The result was Exile in Guyville – perhaps the most reviewed, discussed, dissected or, as its maker puts it, “dipped in formaldehyde” record of the year. And because of the personal love-lust nature of the lyrics, many listeners assumed the songs were biographical.

“That’s the thing that has irked me the most – is that people took it for fact,” she says. “They didn’t see me as an artist creating stories and lyrics; they saw me creating a confessional. It’s meant to sound off the cuff. It’s meant to sound like it just dropped out of my mouth, but I agonize over every single word. I change it all the time. I sit at the computer…”

Just a sec. Liz Phair, boho bard to a generation, writes those pearls on a computer?

“Yeah,” she says. “I mean, eventually, the lyrics come out, and they have to be cleaned up and tapered into poetry that stands on its own. But it has to sound like it flew out of my mouth, at the exact point that the chords did. And when it’s done, they say, ‘Gosh, she’s like this.'”

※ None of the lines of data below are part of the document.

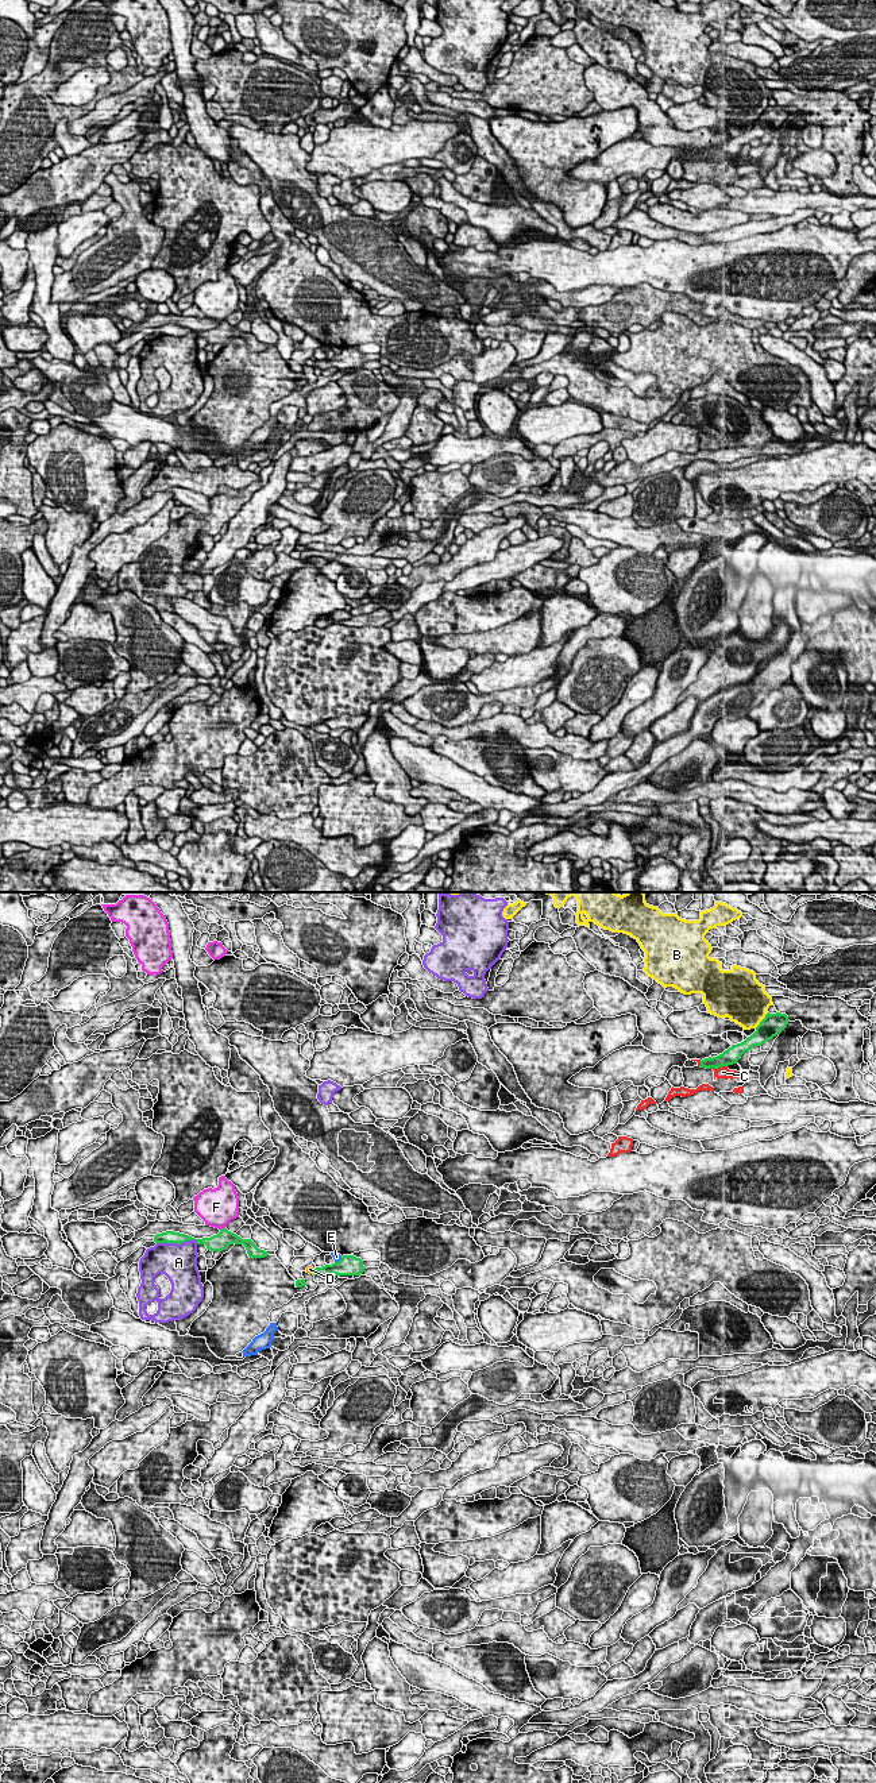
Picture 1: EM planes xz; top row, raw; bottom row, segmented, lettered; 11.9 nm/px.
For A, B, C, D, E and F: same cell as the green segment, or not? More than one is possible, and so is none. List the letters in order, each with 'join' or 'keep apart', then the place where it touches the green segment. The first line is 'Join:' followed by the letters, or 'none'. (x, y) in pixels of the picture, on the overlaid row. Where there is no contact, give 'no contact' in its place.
Join: none
A: keep apart; meets green in xz at (177, 1243)
B: keep apart; meets green in xz at (761, 1021)
C: keep apart; meets green in xz at (717, 1068)
D: keep apart; meets green in xz at (313, 1272)
E: keep apart; meets green in xz at (339, 1261)
F: keep apart; meets green in xz at (222, 1228)

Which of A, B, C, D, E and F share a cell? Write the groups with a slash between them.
A / B / C / D / E / F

“And that’s what’s unfair because I’m not that. I have a private life, and I really am different [than my songs].”

But this time around, there is the knowledge – empowering and debilitating – that the world will be listening when the follow-up to Guyville comes. Phair says the critical glare “kind of stomped out the fun” of the process, but that her success has also provided her with a new lease on artistic life.

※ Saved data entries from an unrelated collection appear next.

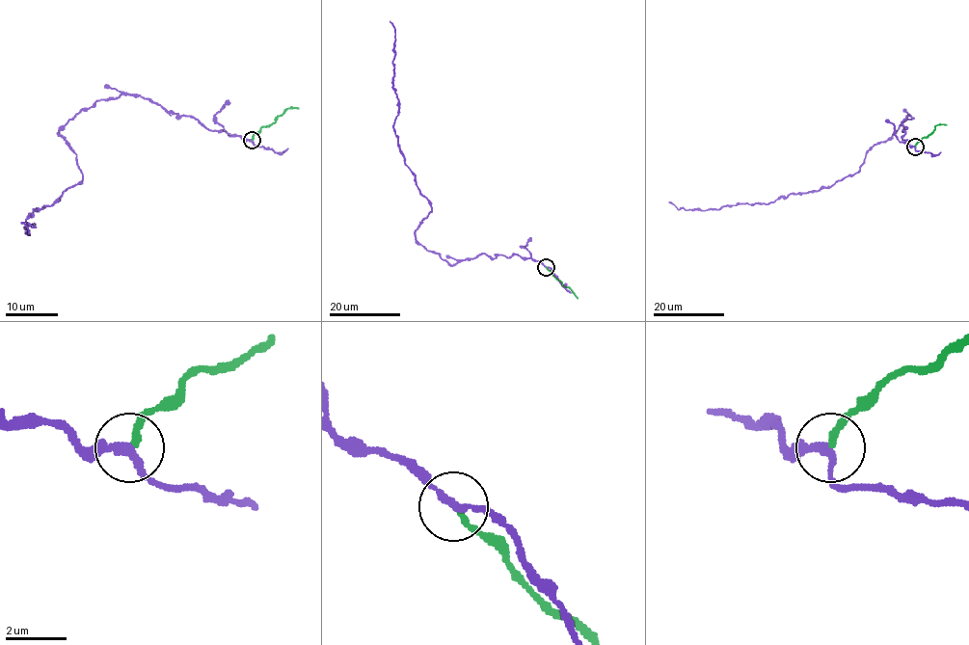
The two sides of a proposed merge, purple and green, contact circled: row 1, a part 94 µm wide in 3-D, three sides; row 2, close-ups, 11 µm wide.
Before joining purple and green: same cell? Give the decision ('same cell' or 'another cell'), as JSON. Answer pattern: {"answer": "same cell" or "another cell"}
{"answer": "another cell"}

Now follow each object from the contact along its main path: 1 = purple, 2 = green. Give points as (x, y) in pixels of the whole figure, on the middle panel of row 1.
1: (546, 267), (484, 253), (450, 264), (417, 241), (431, 207), (393, 125), (390, 20)
2: (546, 267), (578, 298)

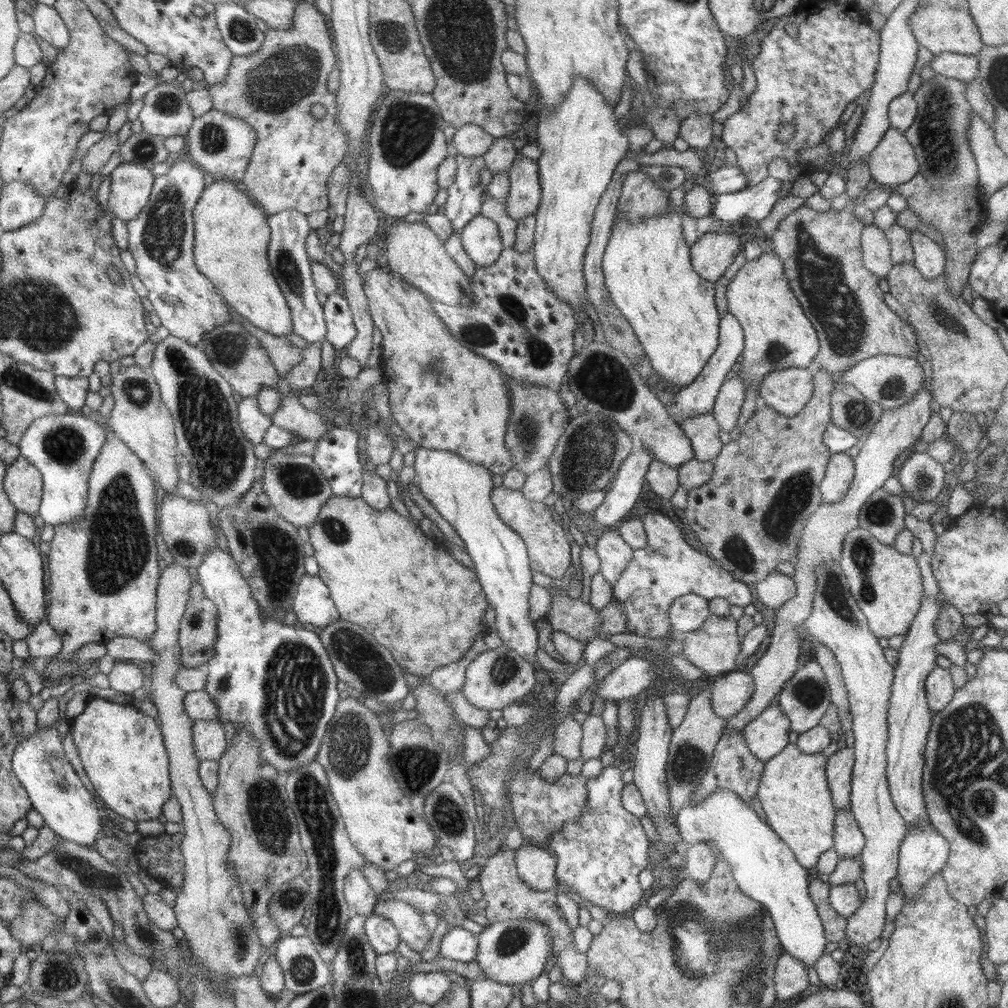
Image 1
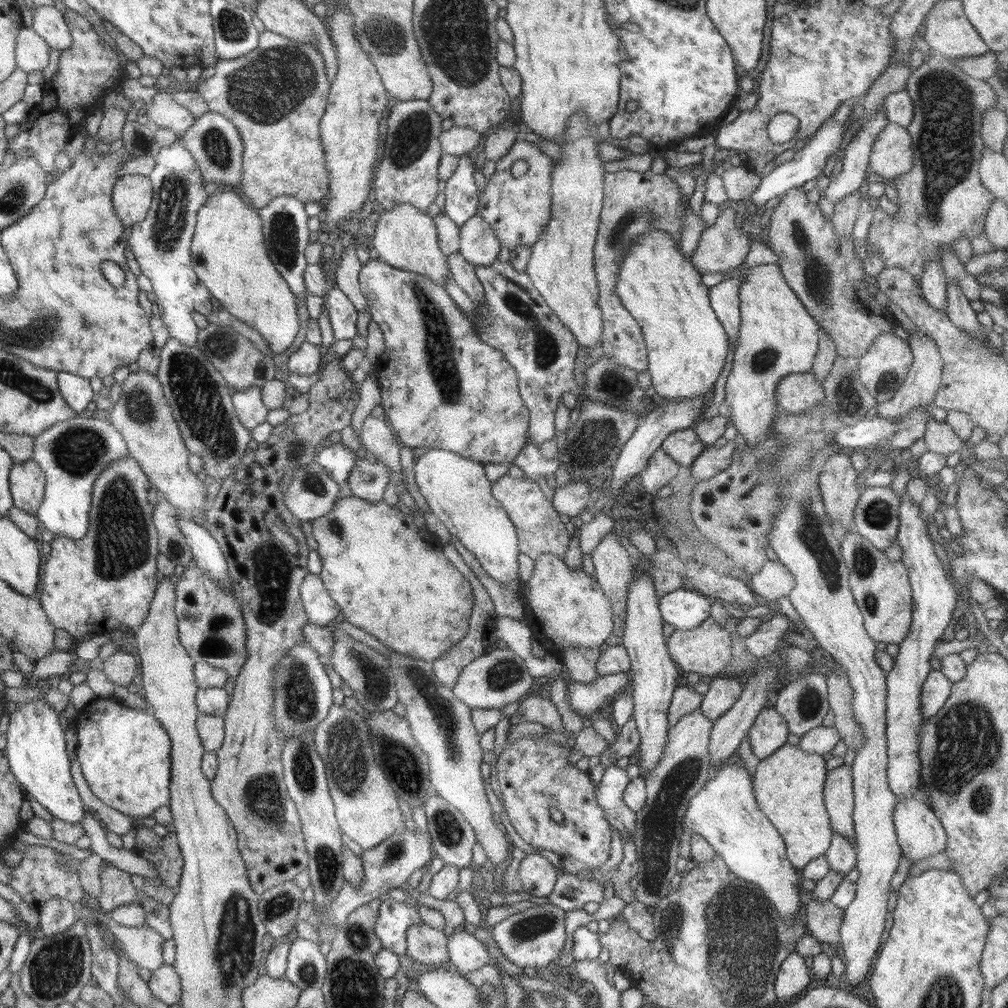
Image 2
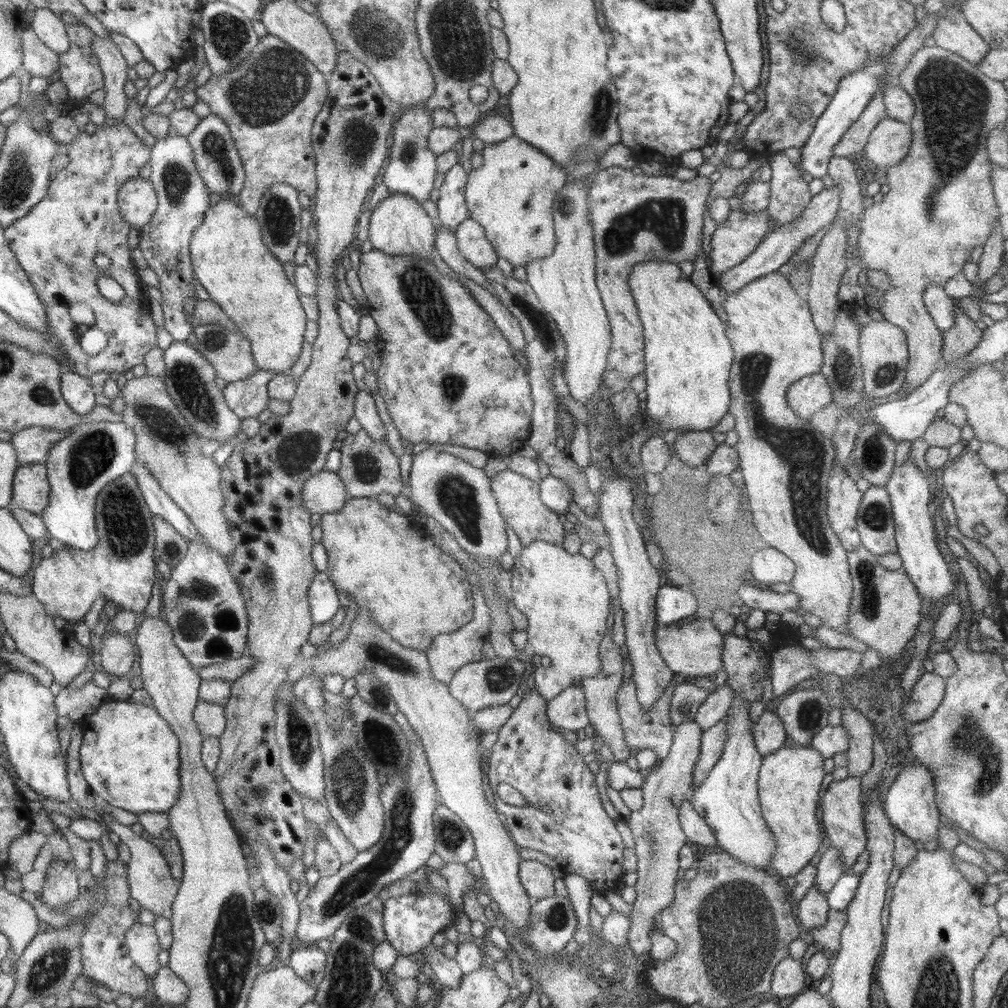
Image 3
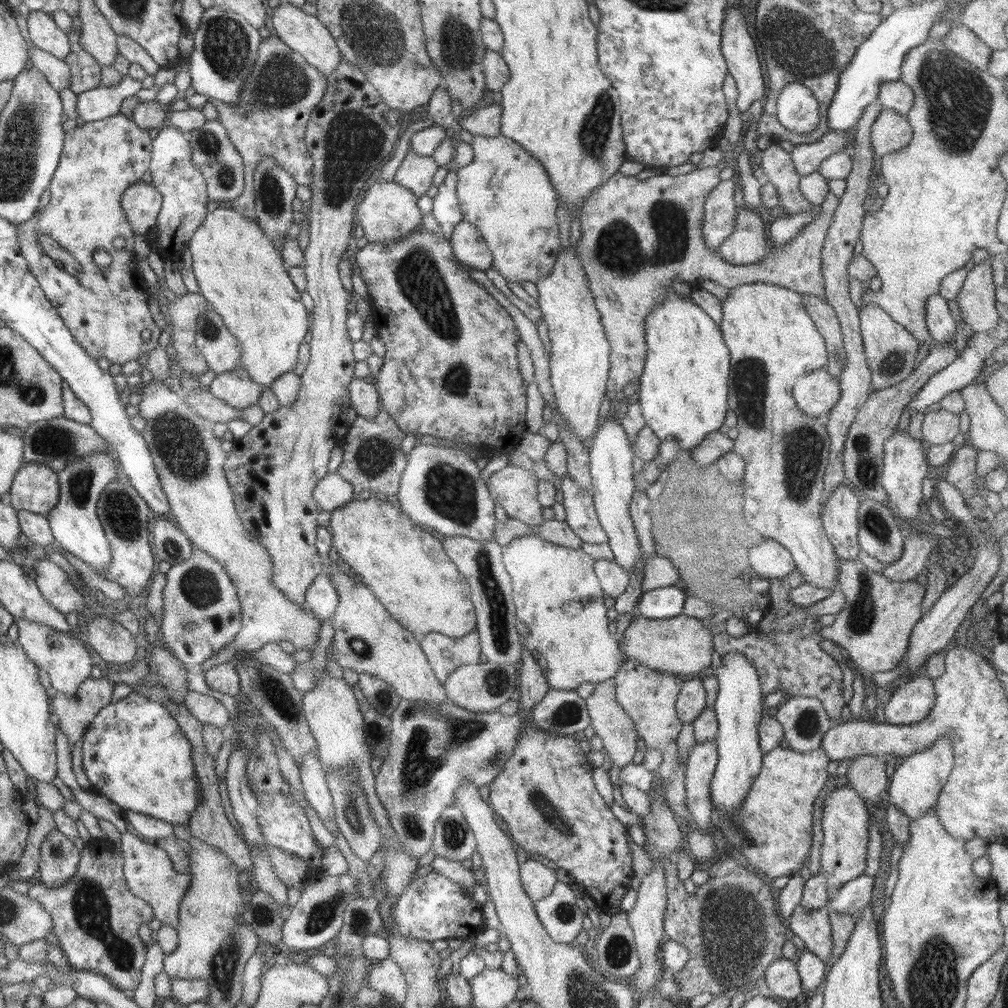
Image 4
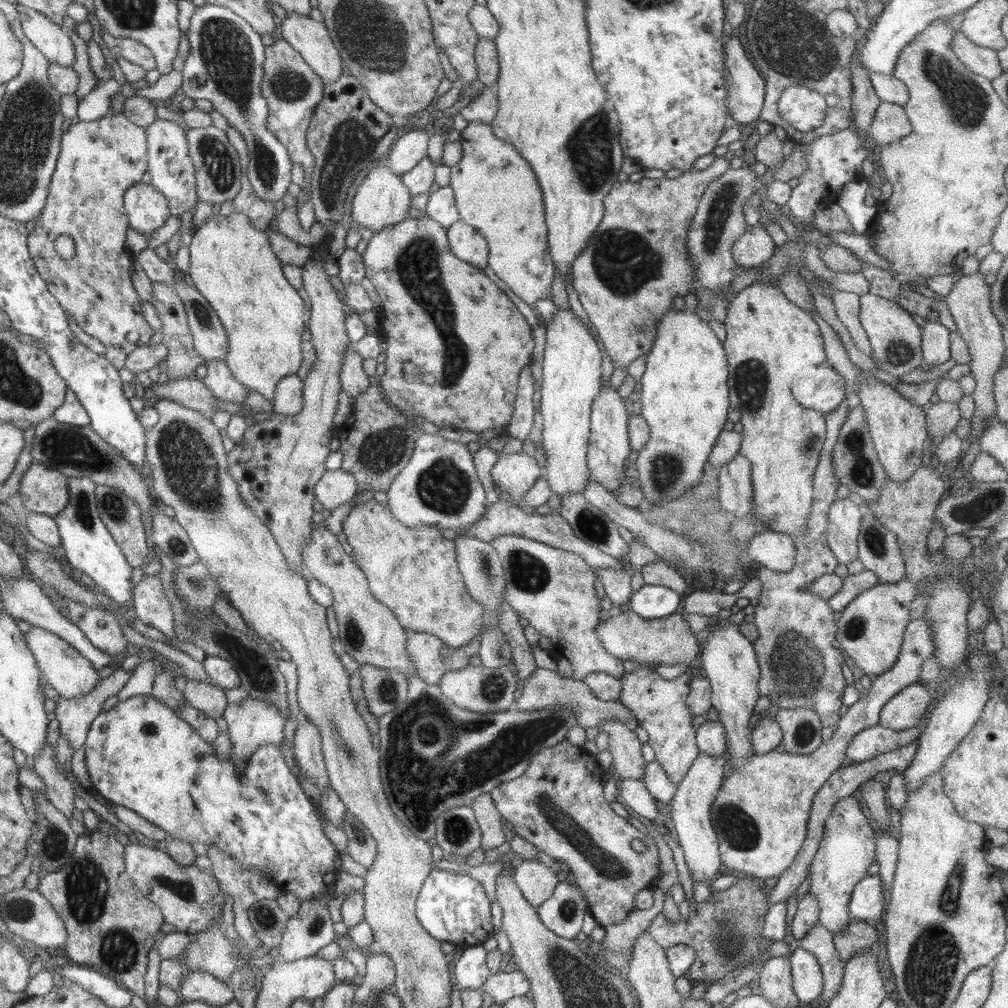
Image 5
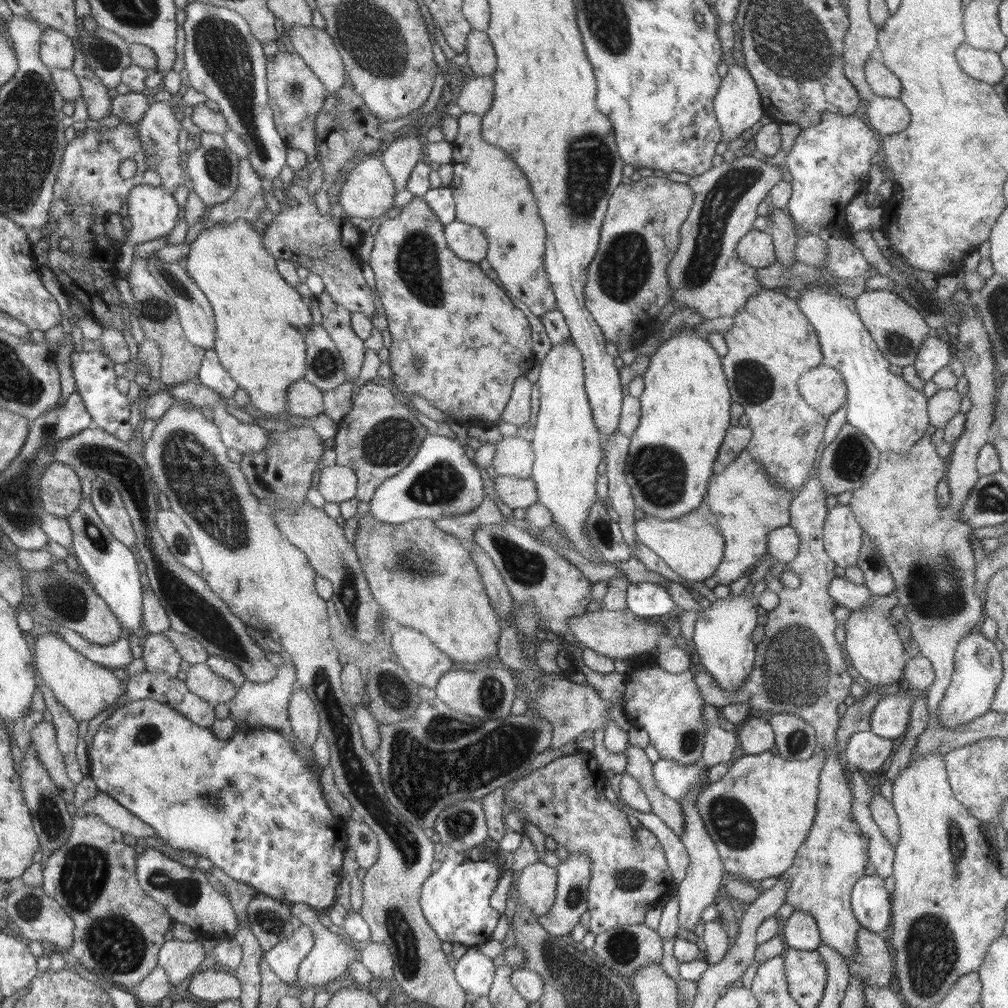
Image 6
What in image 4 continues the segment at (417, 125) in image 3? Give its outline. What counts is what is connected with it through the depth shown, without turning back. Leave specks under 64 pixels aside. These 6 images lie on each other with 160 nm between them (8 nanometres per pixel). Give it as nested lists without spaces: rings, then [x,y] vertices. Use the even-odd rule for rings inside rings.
[[[409,148],[393,181],[421,197],[433,185],[432,181],[438,169],[439,166],[432,157],[420,156]]]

“It’s like you passed your courses; you don’t have to do them again,” she says. “And then honestly, you’re riding on a wave. You’re surfing. And everybody freaks out, because, ‘Oh, we could fall, we could fall, we could fall.’ And yeah, you could fall. But you should never lose sight of the fact that you’re surfing.”

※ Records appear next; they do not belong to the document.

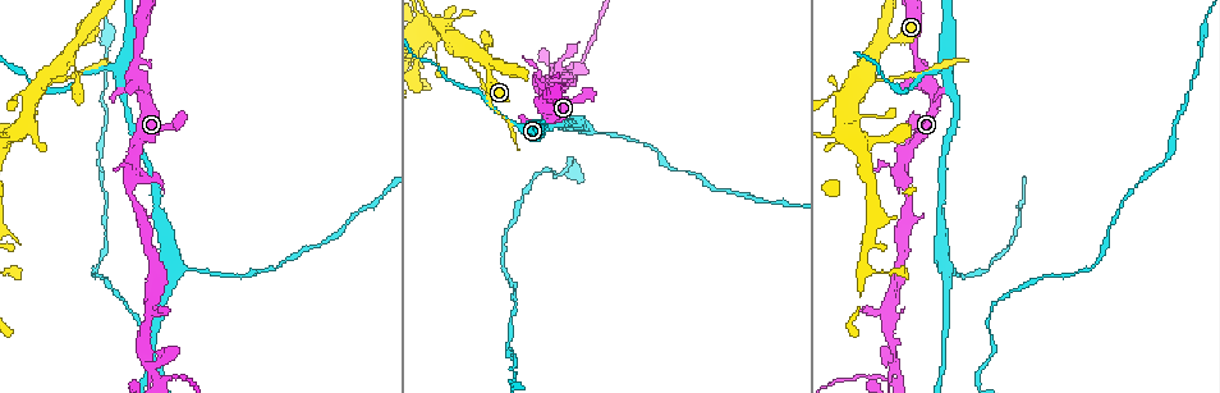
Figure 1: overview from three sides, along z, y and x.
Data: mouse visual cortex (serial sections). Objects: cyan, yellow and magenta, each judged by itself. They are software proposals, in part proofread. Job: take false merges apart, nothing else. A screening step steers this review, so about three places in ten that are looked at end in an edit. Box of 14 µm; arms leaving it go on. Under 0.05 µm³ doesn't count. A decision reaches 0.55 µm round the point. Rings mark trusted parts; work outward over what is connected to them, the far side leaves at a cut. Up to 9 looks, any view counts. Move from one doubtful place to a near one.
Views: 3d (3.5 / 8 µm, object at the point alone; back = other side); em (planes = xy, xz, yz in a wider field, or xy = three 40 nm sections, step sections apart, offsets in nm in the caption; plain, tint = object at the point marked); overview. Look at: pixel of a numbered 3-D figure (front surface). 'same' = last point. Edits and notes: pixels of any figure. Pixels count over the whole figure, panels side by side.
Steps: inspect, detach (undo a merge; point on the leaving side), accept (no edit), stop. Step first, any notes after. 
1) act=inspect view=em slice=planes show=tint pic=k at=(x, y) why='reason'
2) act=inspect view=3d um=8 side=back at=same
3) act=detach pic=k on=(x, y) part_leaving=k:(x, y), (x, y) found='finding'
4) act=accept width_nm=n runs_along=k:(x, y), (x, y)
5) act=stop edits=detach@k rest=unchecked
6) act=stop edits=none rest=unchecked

act=inspect view=3d um=3.5 pic=1 at=(99, 69) why='sudden change in width'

As she surfs, Phair still has one major wave to conquer: performing live. She once said her shows were so spotty that she wouldn’t even go see herself play. And while she’s stopped calling the gigs “freak shows,” she still doesn’t enjoy performing the way she does recording.

“I don’t particularly feel like I should be up there,” she confesses. “I don’t really want to be up there. But some nights, it can be really great. Some nights, it can be about things way bigger than any of the small things, and you start to see things like, ‘Wow, I’m in 1994.’ You know, you feel like you’re another step in the big long history of touring and music and playing.”

Just like Phair’s soul sisters before her; just like, for example, Chrissie Hynde and Bonnie Raitt, two of the many musicians who have declared their fandom for Phair.

“That blows my mind,” she says. “I don’t know how to think about that. I kind of short-circuit on those, because I can’t grapple with that image in my mind. God, these are legends. These aren’t even humans to me. They’re from before I understood behind-the-scenes; they’re from when I badgered artists and dissolved their essences and thought they were looking at me when they played live.”

Ah-ha. It turns out that Liz Phair, feminist phenom and boho bard, is just like the rest of us, pining for that ultimate benediction: eye contact from the stage. True?

“Oh my god, all the time,” she says, laughing. “The Police – ‘He can see me!’ The English Beat – that guy with the blond mohawk [Rankin’ Roger] – ‘He can see me!’ This is bad, cheesy, high-school stuff. And now, people come up to me after shows and say, ‘You were looking at me. You were singing that whole song to me.'”

“And the truth is, maybe I was, but I’m completely unconscious of it,” she says, then pauses to contemplate the effect her songs coupled with her eye contact might have. She bursts into embarrassed laughter: “But there’s no way I was thinking what they think I was thinking!”